I'm not sure that star actually means 'Watford Gap' which is quite a different place IIRC
Well, to be honest, I will still have a vote at the next General Election (calm down star!) but I could not in any circumstances contemplate voting for a party that will look to withdraw from Europe because of the devasting effect it could have on Brits living abroad. Our residency could be compromised as well as the investment we have in the local economy of our newly adopted domicile.
So, don't expect me to be sympathetic to the aims of UKIP. I really do thnk that the 'little England' attitude of Mr Farage is the wrong way forward for all sorts of other reasons beyond my own personal agenda.
Star, I can't be bothered to respond to each and every one of your posts but as has been alluded to - anyone who has an inability to underestand the consequences of their actions should not be alloswed to vote.
40% of our exports go to Europe - coming out of Europe puts us at risk of the EU imposing import duties on our products so that they can protect their own industries. Never mind that possible consequence eh?
UKIP are like the child who takes his ball away because the game is not going his way. I would rather us negotiate to change Europe because fundamentally we are better of in the European Union than out of it.
You clearly still have not grasped the concept on emigration/immigration and the mindset of people who will travel across the world to better themselves. WE NEED THOSE PEOPLE. We need more people in this country working to support the vast numbers of aging but healthy retirees. Half of the immigrants I know have set up their own businesses since arriving here - that is a good thing for the country.
You keep mentioning them coming here for welfare and support. All that has happened is that the welfare system has been shown up to be not fit for purpose and in dire need of major overhaul. Why not focus on that? The real root of the problem in the UK is overspending and if we cant spend less then we need to earn more through more tax revenue. If some foreigners come here and abuse the system, just makes them clever and us too stupid to fix the problem.
Immigrants and Europe is NOT the problem - WE are the problem.
Hummmm
An interesting take star but when do you ever get a definitive answer from a politician?
Cast your mind back to Nick Clegg on tuition fees. When he made that pledge, before the last election, he never for one moment expected to have been in a position to be called on to see it through.
I think you have derided him for that enough times in these forums to know just how truthful it is.
So what makes Farage any different?
Same meat, different gravy.
He makes his claims of withdrawal from Europe knowing full well that it will never come to pass and even if he did surprise the nation by forming the junior partnership in a coalition, like the LibDems now, his 'tuition fees' will be 'Europe' and once again, the nation will be in outcry.
I cannot understand for the life of me how anyone could seriously think of voting for those clowns. Apart from their anti-immigrant, anti-EU stance does anyone even know what they stand for? Really? I don't see how they can, even UKIP don't bloody know. Emails between Farage, Godfrey Bloom et al talk about buying policy off the shelf from right-wing think tanks to flesh out their manifesto and save them the trouble of having to work out what they think between them themselves. The flat tax rate they've been banging on about so much seems now in doubt, with Farage apparently distancing himself from it as policy on last week's Question Time, and talking now about a two-tier flat tax in recent days. WTF is a two-tier flat tax? It's an oxymoron, that's what it is. These guys are making it up on the bag of a bloody fag-packet as they go, what they have put forward do not a program of government make.
'Ah but Neil, we're not expecting them to form a government. It's a protest vote against the three main parties', I hear you cry. Well fair enough, but what message does that send to government?
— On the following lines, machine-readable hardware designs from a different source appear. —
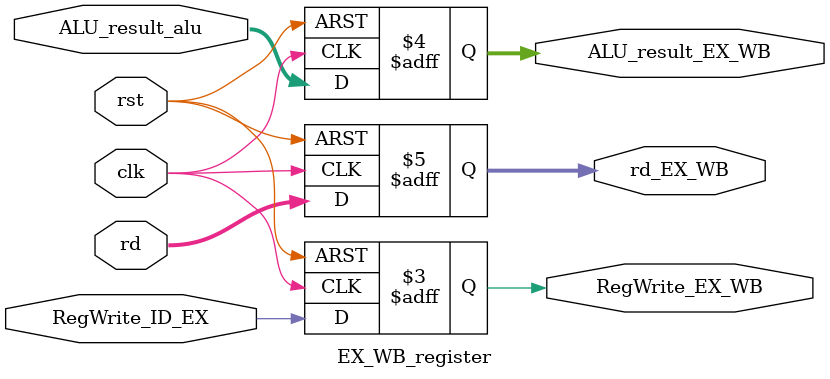
<source format=v>
`timescale 1ns / 1ps


module EX_WB_register(
    input RegWrite_ID_EX,
    input [7:0] ALU_result_alu,
    input [2:0] rd,
    output reg RegWrite_EX_WB,
    output reg [7:0] ALU_result_EX_WB,
    output reg [2:0] rd_EX_WB,
    input clk,
    input rst
    );
always@(posedge clk, negedge rst)
if(rst==0)
begin
    RegWrite_EX_WB = 0;
    ALU_result_EX_WB = 0;
    rd_EX_WB = 0;
end
else
begin
    RegWrite_EX_WB = RegWrite_ID_EX;
    ALU_result_EX_WB = ALU_result_alu;
    rd_EX_WB = rd;
end
endmodule

</source>
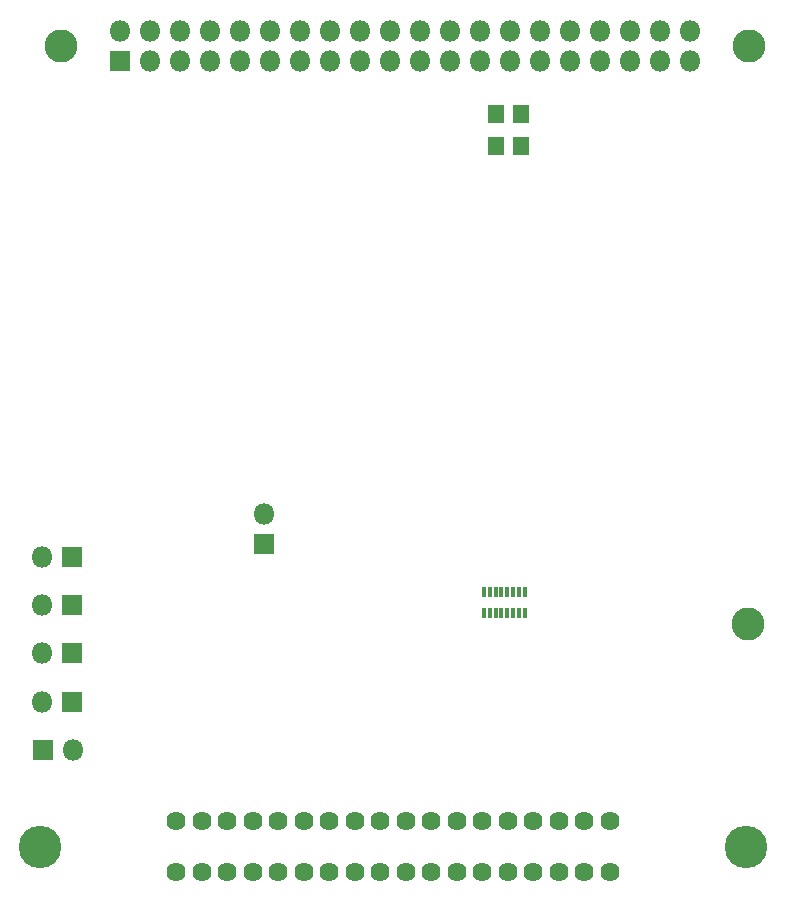
<source format=gbs>
G04 #@! TF.GenerationSoftware,KiCad,Pcbnew,(5.1.6)-1*
G04 #@! TF.CreationDate,2020-09-28T13:24:56+09:00*
G04 #@! TF.ProjectId,mt_rpiprtcap,6d745f72-7069-4707-9274-6361702e6b69,rev?*
G04 #@! TF.SameCoordinates,Original*
G04 #@! TF.FileFunction,Soldermask,Bot*
G04 #@! TF.FilePolarity,Negative*
%FSLAX46Y46*%
G04 Gerber Fmt 4.6, Leading zero omitted, Abs format (unit mm)*
G04 Created by KiCad (PCBNEW (5.1.6)-1) date 2020-09-28 13:24:56*
%MOMM*%
%LPD*%
G01*
G04 APERTURE LIST*
%ADD10C,1.624000*%
%ADD11C,3.600000*%
%ADD12O,1.800000X1.800000*%
%ADD13R,1.800000X1.800000*%
%ADD14R,1.400000X1.600000*%
%ADD15R,0.400000X0.900000*%
%ADD16C,2.800000*%
G04 APERTURE END LIST*
D10*
X220420000Y-114212000D03*
X218261000Y-114212000D03*
X216102000Y-114212000D03*
X213943000Y-114212000D03*
X211784000Y-114212000D03*
X209625000Y-114212000D03*
X207466000Y-114212000D03*
X205307000Y-114212000D03*
X203148000Y-114212000D03*
X200989000Y-114212000D03*
X198830000Y-114212000D03*
X196671000Y-114212000D03*
X194512000Y-114212000D03*
X192353000Y-114212000D03*
X190194000Y-114212000D03*
X188035000Y-114212000D03*
X185876000Y-114212000D03*
X183717000Y-114212000D03*
X220420000Y-118502000D03*
X218261000Y-118502000D03*
X216102000Y-118502000D03*
X213943000Y-118502000D03*
X211784000Y-118502000D03*
X209625000Y-118502000D03*
X207466000Y-118502000D03*
X205307000Y-118502000D03*
X203148000Y-118502000D03*
X200989000Y-118502000D03*
X198830000Y-118502000D03*
X196671000Y-118502000D03*
X194512000Y-118502000D03*
X192353000Y-118502000D03*
X190194000Y-118502000D03*
X188035000Y-118502000D03*
X185876000Y-118502000D03*
X183717000Y-118502000D03*
D11*
X231940000Y-116357000D03*
X172197000Y-116357000D03*
D12*
X227203000Y-47345600D03*
X227203000Y-49885600D03*
X224663000Y-47345600D03*
X224663000Y-49885600D03*
X222123000Y-47345600D03*
X222123000Y-49885600D03*
X219583000Y-47345600D03*
X219583000Y-49885600D03*
X217043000Y-47345600D03*
X217043000Y-49885600D03*
X214503000Y-47345600D03*
X214503000Y-49885600D03*
X211963000Y-47345600D03*
X211963000Y-49885600D03*
X209423000Y-47345600D03*
X209423000Y-49885600D03*
X206883000Y-47345600D03*
X206883000Y-49885600D03*
X204343000Y-47345600D03*
X204343000Y-49885600D03*
X201803000Y-47345600D03*
X201803000Y-49885600D03*
X199263000Y-47345600D03*
X199263000Y-49885600D03*
X196723000Y-47345600D03*
X196723000Y-49885600D03*
X194183000Y-47345600D03*
X194183000Y-49885600D03*
X191643000Y-47345600D03*
X191643000Y-49885600D03*
X189103000Y-47345600D03*
X189103000Y-49885600D03*
X186563000Y-47345600D03*
X186563000Y-49885600D03*
X184023000Y-47345600D03*
X184023000Y-49885600D03*
X181483000Y-47345600D03*
X181483000Y-49885600D03*
X178943000Y-47345600D03*
D13*
X178943000Y-49885600D03*
D14*
X210782000Y-54361100D03*
X210782000Y-57061100D03*
D12*
X191186000Y-88188800D03*
D13*
X191186000Y-90728800D03*
D12*
X174980000Y-108191000D03*
D13*
X172440000Y-108191000D03*
X174942000Y-104102000D03*
D12*
X172402000Y-104102000D03*
X172377000Y-100012000D03*
D13*
X174917000Y-100012000D03*
X174942000Y-95885000D03*
D12*
X172402000Y-95885000D03*
X172402000Y-91821000D03*
D13*
X174942000Y-91821000D03*
D14*
X212928000Y-57056000D03*
X212928000Y-54356000D03*
D15*
X210268000Y-94821600D03*
X211268000Y-94821600D03*
X210768000Y-94821600D03*
X211768000Y-94821600D03*
X212268000Y-94821600D03*
X212768000Y-94821600D03*
X210268000Y-96621600D03*
X210768000Y-96621600D03*
X211268000Y-96621600D03*
X211768000Y-96621600D03*
X212268000Y-96621600D03*
X212768000Y-96621600D03*
X209768000Y-94821600D03*
X209768000Y-96621600D03*
X213268000Y-94821600D03*
X213268000Y-96621600D03*
D16*
X232232000Y-48590200D03*
X173965000Y-48539400D03*
X232181000Y-97536000D03*
M02*

</source>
That a large chunk of the electorate want an even sharper turn to the right than we've had under this government already? Seriously? After seeing the impact of this government's austerity measures on public services, not to mention on their own pockets and those of the working poor that's what people want? They are even further to the right than the bloody Tories, you only have to look at their proposals on , etc to know that. Members of the disaffected Tory right, and those still further to the right of them, fair enough, that I can understand, but how anyone who previously voted Labour, presumably cos they believed in social justice could even think of voting for them is beyond me. Madness. Absolute madness.